Le couple habite à quelques minutes de distance depuis qu’André s’est rapproché et se voit tous les jours, y compris la fin de semaine. Néanmoins, il n’est pas question pour Francine ou André de découcher ni de passer la soirée dans le salon de l’autre.
«Moi, je suis une couche-tôt et lui, c’est un couche-tard. De plus, il aime les émissions de sport alors que j’écoute des téléromans», rapporte la dame.
L’homme et la femme se sont entendus sur cette dynamique amoureuse dès le départ. «On n’a pas l’intention que ça change», affirment-ils.
À son âge, Francine n’a plus envie de faire de concessions. Elle tient aussi à garder son indépendance matérielle et financière. Son cheminement est le fruit de ses expériences du passé. Après son divorce, elle s’était fait un nouveau chum avec lequel elle était allée vivre jusqu’à ce que les choses tournent au vinaigre.
«J’avais vendu toutes mes affaires, se souvient-elle. Je me suis retrouvée avec rien et il m’a fallu prendre un appartement et tout recommencer.»
Selon Martin Turcotte, analyste principal à la Division de la statistique du travail à Statistique Canada, la tendance des couples vivant chacun chez soi est appelée à se populariser en particulier chez les 60 ans et plus avec l’augmentation de veufs et veuves. Il considère d’ailleurs le phénomène d’un très bon œil.

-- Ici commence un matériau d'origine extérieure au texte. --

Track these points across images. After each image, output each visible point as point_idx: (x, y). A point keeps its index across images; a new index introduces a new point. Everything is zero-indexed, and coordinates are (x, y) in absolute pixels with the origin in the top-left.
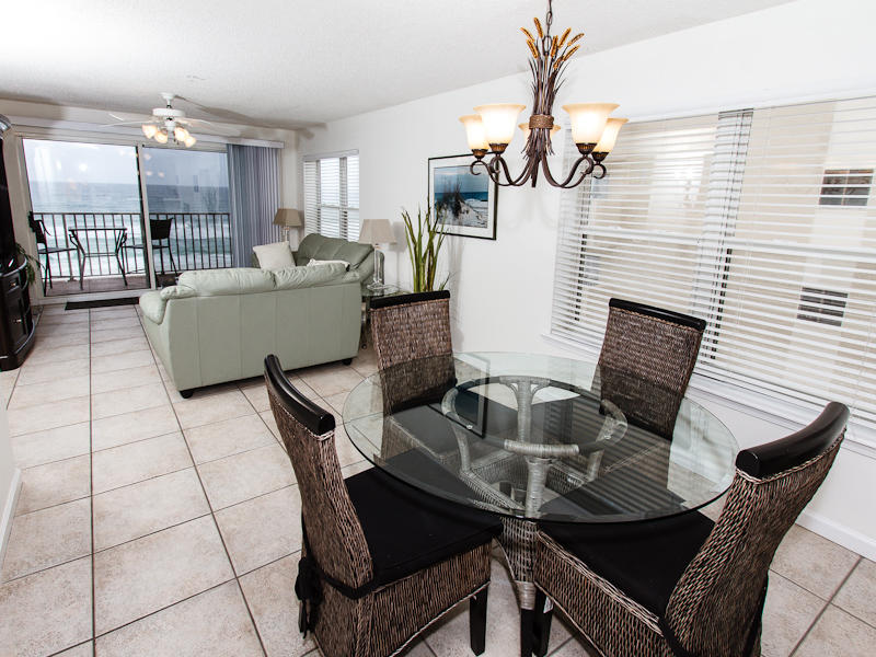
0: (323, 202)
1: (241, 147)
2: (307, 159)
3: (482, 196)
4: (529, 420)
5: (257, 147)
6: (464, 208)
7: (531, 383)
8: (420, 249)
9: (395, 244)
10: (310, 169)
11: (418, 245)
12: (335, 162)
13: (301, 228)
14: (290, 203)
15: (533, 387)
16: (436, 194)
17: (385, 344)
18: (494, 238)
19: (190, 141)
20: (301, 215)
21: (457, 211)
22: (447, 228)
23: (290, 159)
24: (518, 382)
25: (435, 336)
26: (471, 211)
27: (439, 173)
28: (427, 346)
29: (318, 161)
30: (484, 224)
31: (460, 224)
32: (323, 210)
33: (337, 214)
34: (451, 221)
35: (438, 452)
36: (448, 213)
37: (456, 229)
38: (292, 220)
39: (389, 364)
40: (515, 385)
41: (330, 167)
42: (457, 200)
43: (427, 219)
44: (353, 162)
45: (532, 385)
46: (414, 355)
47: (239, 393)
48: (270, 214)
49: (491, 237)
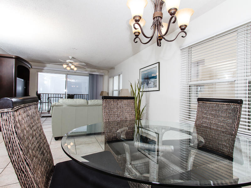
0: (114, 89)
1: (93, 75)
2: (110, 77)
3: (155, 77)
5: (97, 75)
6: (150, 82)
10: (111, 80)
11: (134, 94)
12: (117, 77)
14: (105, 90)
17: (107, 113)
18: (159, 90)
19: (75, 69)
20: (108, 94)
21: (148, 84)
22: (144, 90)
23: (106, 78)
24: (156, 128)
26: (152, 83)
27: (142, 73)
29: (113, 77)
30: (156, 86)
31: (149, 88)
32: (114, 92)
33: (117, 92)
34: (146, 87)
36: (145, 85)
37: (148, 90)
38: (105, 94)
41: (116, 78)
43: (137, 85)
44: (121, 76)
45: (163, 130)
46: (119, 119)
47: (73, 139)
48: (100, 93)
49: (158, 90)
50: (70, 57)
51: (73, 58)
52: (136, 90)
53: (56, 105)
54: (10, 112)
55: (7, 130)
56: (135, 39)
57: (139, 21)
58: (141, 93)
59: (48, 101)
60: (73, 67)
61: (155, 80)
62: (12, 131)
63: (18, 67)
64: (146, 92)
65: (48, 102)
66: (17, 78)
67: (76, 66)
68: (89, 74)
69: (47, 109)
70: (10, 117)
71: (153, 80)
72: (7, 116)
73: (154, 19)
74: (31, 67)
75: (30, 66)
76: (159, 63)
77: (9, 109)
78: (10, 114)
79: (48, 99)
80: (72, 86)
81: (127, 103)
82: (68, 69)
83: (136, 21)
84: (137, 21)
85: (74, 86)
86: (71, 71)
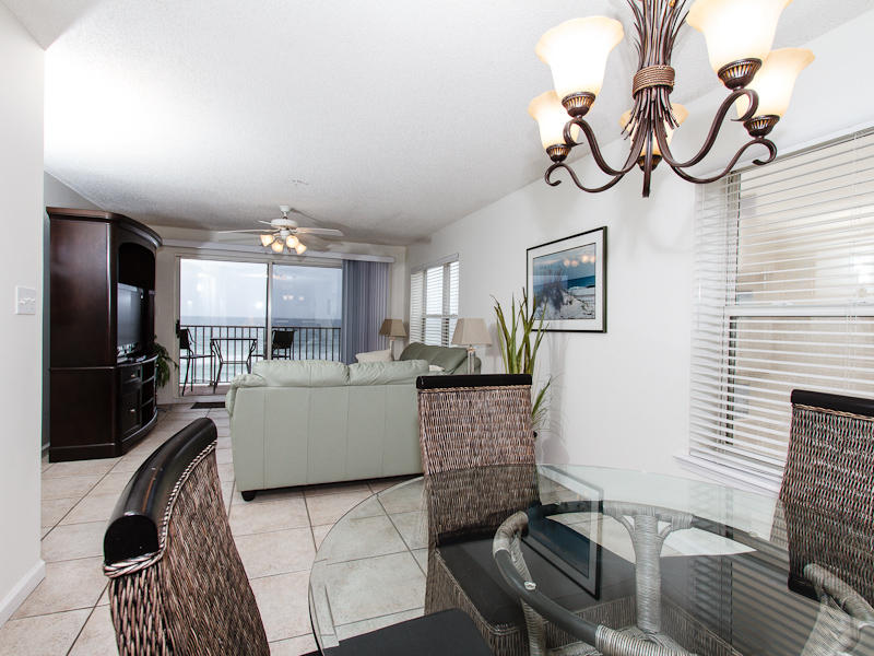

«Les relations de couple vivant chacun chez soi pourraient constituer une source de soutien émotif et contribuer au bien-être de certains ainés», a-t-il observé dans un article à ce sujet.
Prendre son temps
Caroline (prénom fictif), 42 ans, vit une relation amoureuse depuis six mois sans pour autant habiter avec son Lavallois. Auparavant, la maman a entretenu pareille relation avec un autre homme pendant deux ans et demi.

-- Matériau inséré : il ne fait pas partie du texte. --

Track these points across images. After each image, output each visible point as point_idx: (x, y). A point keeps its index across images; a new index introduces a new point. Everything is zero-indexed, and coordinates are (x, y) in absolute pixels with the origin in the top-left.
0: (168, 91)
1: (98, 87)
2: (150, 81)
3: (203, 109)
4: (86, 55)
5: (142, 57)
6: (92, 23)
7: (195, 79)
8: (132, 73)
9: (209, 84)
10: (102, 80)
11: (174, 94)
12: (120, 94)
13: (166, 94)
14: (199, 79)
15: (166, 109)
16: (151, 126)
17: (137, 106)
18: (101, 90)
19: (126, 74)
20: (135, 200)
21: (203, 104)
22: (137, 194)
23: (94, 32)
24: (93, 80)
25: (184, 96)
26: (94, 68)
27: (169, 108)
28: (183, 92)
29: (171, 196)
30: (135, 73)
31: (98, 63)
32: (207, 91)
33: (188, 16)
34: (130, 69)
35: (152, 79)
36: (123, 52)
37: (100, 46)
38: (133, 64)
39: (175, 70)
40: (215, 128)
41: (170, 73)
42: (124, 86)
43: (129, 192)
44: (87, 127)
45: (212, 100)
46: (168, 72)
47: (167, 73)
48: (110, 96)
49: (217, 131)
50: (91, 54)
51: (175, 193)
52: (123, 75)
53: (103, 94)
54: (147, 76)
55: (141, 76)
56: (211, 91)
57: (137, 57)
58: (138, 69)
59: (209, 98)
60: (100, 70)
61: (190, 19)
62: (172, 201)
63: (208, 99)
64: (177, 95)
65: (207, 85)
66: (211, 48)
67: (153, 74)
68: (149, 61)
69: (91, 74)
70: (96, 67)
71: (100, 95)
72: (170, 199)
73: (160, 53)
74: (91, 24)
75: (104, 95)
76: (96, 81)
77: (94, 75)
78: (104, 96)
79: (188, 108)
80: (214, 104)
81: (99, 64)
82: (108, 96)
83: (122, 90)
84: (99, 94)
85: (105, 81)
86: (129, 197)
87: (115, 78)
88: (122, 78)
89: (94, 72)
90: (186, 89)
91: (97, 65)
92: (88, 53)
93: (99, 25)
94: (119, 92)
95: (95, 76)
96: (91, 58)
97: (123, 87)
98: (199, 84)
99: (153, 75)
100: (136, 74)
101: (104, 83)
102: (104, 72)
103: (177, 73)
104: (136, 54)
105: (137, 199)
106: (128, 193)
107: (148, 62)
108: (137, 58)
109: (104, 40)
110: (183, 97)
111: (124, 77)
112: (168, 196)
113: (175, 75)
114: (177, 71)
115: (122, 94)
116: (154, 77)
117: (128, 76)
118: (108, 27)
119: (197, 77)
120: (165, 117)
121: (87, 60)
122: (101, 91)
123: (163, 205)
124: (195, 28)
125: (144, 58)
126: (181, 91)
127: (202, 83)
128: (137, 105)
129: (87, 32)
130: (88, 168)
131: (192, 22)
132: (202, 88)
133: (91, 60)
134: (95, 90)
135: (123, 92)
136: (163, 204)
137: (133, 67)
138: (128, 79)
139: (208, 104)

«Ça se vit bien, dit la résidente de Delson qui se réjouit de pouvoir faire ce choix aujourd’hui. Plus jeune, je n’avais pas cette autonomie financière.»
Comme dans le cas de Francine, ses ruptures précédentes l’ont amenée à vouloir prendre son temps pour ne plus risquer de tout perdre et d’avoir à recommencer à zéro.
«Je suis bien dans ma peau, je ne ressens pas le besoin de mematcher rapidement, affirme celle qui évite aussi les difficultés de la vie de famille recomposée. J’aime être dans mes affaires, j’apprécie mes moments de solitude.»
Néanmoins, Caroline voit son chum régulièrement. Elle tire autant d’avantages que d’inconvénients de son type de vie.
«Il faut un peu plus d’organisation parce qu’on est à deux ponts de distance. C’est un peu moins spontané, avoue-t-elle. D’un autre côté, quand je vis des moments plates, je reste à la maison [au lieu de lui faire subir].»
Le couple envisage la vie à deux au quotidien d’ici quelques années.
Le choix d’un couple sur 10
En 2011:
-7,4% des Canadiens de 20 ans et plus étaient en relation amoureuse sans pour autant vivre sous le même toit, soit une légère baisse par rapport à 2011 (8,4%).
– Chez les 20-24 ans, près d’une personne sur trois était en couple (31%) sans partager la même adresse. Les études et le coût pour se loger constituaient leurs obstacles principaux. La proportion diminuait à 17% chez les 25-29 ans et variait entre 3% et 5% au sein des 30-59 ans.
-80% des jeunes adultes en couple vivant séparément avaient l’intention d’habiter un jour avec leur conjoint contrairement à 30% des 60 ans et plus.
– Un couple sur dix n’habitant pas ensemble n’avait pas l’intention de revoir son mode de vie.
– La moyenne des relations de couple chacun vivant chez soi était de 2,3 ans chez les 20-29 ans, comparé à 3,8 ans pour les 40-49 ans et à 7,5 ans pour les 60 ans et plus.
-20% des couples vivant séparés demeuraient à moins d’une heure de route, contre 34% de 30 minutes à 1 heure et 45% dans le voisinage.
-42% des couples vivaient ainsi par obligation (ex: le travail) et 39% par choix.
-La moitié de ceux qui ne partageaient pas le quotidien avec leur amoureux le faisaient parce qu’ils ne s’en sentaient pas prêts. Chez les gens plus âgés, c’était par désir d’indépendance.
(source: Regard sur la société canadienne écrit par Martin Turcotte, analyste principale à la Division de la statistique du travail à Statistique Canada à partir des données de l’Enquête sociale générale (ESQ) de 2011 et de 2001.)